Nostalgia por un colectivo que no existe más

Colectivo de la ex línea 6, restaurado. Foto: Museo del Colectivo, el Ómnibus y el Trolebús.

La vida de una persona puede escribirse de muchas maneras. Una de ellas es a través de las líneas de colectivos que fueron claves en su historia. Los porteños tenemos una extraordinaria red de transporte automotor que no valoramos lo suficiente. Es cierto: las unidades son ruidosas; algunos choferes, temerarios; las frecuencias, insuficientes; viajamos como ganado; pero aun así podemos ir de una punta a la otra de la Capital y el Conurbano con no más de un trasbordo.

Muchos envidian el sistema de subterráneos de las grandes capitales europeas, pero es porque no se ponen a pensar en nuestros bondis, en esa insólita telaraña que cubre los 13.285 kilómetros cuadrados del AMBA con recorridos caprichosos, casi intestinales. Habría que hacer un plano y exponerlo en el Malba como una obra de Kandinsky. El plano del metro de Londres (tan prolijito en su apariencia de circuito integrado, tan inspirador) daría vergüenza.

Cuando me pongo nostálgico, recuerdo que de chico iba a preguntarle a mi tío Morocho, camionero jubilado, qué colectivo me dejaba de nuestra casa en Pompeya a determinado punto de otro barrio. Y él siempre me decía la combinación justa, a veces nombrando las líneas con una numeración antigua que ya no se usaba y que había que traducir. Era un GPS infalible.

Me ilusiona pensar que heredé su superpoder. Cuando alguien viene y me pregunta qué bondi tomar, acierto bastante. Me cuesta decir “no sé”. Me duele, en realidad. Odio cuando algún centennial saca el celular para zanjar la duda enseguida y no me da tiempo ni siquiera a equivocarme.
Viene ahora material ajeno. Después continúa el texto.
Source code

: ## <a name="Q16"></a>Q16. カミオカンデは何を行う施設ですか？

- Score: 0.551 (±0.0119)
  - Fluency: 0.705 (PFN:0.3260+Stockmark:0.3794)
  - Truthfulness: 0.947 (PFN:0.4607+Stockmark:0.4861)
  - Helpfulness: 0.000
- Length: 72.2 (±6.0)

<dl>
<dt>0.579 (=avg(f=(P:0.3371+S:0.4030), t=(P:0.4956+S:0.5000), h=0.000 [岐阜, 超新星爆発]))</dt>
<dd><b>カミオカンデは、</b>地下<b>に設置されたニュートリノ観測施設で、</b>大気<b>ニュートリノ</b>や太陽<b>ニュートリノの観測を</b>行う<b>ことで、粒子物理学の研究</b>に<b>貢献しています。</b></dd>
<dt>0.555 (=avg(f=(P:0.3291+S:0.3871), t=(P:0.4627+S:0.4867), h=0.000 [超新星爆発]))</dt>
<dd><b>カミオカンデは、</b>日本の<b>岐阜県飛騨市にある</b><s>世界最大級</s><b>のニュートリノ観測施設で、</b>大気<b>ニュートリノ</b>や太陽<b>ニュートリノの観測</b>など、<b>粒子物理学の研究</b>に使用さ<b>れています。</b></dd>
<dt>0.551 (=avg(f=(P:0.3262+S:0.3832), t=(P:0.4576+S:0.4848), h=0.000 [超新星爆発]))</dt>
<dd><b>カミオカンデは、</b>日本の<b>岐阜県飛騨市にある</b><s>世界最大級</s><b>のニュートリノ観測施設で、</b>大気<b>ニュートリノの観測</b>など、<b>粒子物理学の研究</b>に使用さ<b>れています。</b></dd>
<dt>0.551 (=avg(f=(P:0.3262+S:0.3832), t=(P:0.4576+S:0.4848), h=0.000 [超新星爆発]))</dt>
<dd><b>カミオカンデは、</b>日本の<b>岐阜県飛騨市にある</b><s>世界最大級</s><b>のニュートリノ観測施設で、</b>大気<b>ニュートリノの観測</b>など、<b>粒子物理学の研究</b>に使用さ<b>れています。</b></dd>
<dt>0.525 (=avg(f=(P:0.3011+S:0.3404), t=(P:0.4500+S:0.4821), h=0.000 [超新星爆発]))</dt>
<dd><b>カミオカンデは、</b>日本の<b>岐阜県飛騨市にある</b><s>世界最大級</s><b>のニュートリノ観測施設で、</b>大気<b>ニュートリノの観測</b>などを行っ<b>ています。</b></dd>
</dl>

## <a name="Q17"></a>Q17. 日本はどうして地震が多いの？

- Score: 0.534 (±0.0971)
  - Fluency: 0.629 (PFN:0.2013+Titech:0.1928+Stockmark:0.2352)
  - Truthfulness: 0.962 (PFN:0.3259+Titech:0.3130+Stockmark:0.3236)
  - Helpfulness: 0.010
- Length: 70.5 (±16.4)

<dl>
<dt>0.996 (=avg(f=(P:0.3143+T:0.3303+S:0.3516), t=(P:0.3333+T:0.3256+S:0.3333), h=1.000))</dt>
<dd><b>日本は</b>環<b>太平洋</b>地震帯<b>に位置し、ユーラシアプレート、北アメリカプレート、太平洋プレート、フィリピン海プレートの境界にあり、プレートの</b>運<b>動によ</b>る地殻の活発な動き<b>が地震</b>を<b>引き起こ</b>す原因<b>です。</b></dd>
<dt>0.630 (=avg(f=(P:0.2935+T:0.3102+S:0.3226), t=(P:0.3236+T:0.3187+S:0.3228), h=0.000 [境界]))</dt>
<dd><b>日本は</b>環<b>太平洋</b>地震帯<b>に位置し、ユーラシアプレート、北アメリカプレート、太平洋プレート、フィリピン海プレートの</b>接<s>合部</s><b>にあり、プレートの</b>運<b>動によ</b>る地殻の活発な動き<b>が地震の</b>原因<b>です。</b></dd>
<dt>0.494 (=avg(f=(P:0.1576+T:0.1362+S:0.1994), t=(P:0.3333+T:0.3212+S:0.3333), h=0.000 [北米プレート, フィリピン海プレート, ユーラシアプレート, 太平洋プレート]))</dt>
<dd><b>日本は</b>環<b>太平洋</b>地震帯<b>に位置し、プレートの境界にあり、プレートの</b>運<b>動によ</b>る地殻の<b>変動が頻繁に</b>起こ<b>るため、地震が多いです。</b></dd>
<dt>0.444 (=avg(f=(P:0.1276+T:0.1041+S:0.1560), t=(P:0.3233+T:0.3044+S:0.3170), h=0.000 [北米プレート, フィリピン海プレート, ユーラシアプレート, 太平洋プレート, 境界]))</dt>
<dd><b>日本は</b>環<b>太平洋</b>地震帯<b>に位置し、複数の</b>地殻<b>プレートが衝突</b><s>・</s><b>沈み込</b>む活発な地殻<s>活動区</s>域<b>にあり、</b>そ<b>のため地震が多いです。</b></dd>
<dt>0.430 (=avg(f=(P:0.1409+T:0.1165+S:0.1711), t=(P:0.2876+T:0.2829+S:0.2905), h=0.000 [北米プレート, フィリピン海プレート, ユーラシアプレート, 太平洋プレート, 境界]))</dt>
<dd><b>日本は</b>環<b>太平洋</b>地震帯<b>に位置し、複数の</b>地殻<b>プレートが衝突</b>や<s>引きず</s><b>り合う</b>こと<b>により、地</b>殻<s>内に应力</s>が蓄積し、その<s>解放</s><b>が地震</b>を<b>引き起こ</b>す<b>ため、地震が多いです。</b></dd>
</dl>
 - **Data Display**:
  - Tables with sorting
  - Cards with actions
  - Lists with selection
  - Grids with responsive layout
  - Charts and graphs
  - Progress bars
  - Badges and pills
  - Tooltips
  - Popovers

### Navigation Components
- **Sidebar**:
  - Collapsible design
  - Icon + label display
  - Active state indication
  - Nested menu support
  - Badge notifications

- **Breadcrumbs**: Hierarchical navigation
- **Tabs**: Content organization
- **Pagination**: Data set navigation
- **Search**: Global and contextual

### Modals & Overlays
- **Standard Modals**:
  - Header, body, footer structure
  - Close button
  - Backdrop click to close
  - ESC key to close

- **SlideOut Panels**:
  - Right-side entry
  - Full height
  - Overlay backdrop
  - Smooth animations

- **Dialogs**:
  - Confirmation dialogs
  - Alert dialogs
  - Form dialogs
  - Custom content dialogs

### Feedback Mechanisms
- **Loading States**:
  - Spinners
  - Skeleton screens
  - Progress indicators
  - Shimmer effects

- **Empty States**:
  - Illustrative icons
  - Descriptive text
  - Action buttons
Un amigo me dice que la línea 6 no existe más y es como si me hubiera dicho que se vino abajo la iglesia de Pompeya o el Puente Alsina. La 6 era la mejor línea que pasaba por el barrio: buena frecuencia, coches impecables, grandes destinos. La 6 nos llevaba al centro cuando el centro todavía valía la pena, cuando explotaba de cines y empezaba a llenarse de Pumper Nics.

La 6 fue la línea de mis primeras citas románticas, de mis rateadas del colegio, de mis viajes a la escuela del Círculo de Periodistas Deportivos. Pasé la adolescencia y la primera juventud en sus nobles unidades celestes, blancas y negras que nunca te dejaban de a pie.

Cuando me mudé a un barrio vecino, no la volví a usar. Más allá del cambio de color que tuvo en los noventa (el celeste le dejó paso al verde y a unos toquecitos rojos), la 6 quedó fijada en mi memoria como la línea invencible, la mejor del mundo, una garantía.

Mi amigo me dice que ahora su trayecto es operado por la 50, que la transformó en un ramal que ya no llega a Retiro. Una vieja unidad fue restaurada con los colores originales por el Museo del Colectivo, el Ómnibus y el Trolebús. Lo tomo como un acto de justicia.

Si la máquina del tiempo existiera, pediría volver una tarde de sábado a la Pompeya de 1975, para ir en el 6 a ver el estreno de Tiburón con aquella chica que me gustaba. Y volver juntos, compartiendo un asiento individual, embobados el uno al otro en un sentimiento maravilloso y fugaz.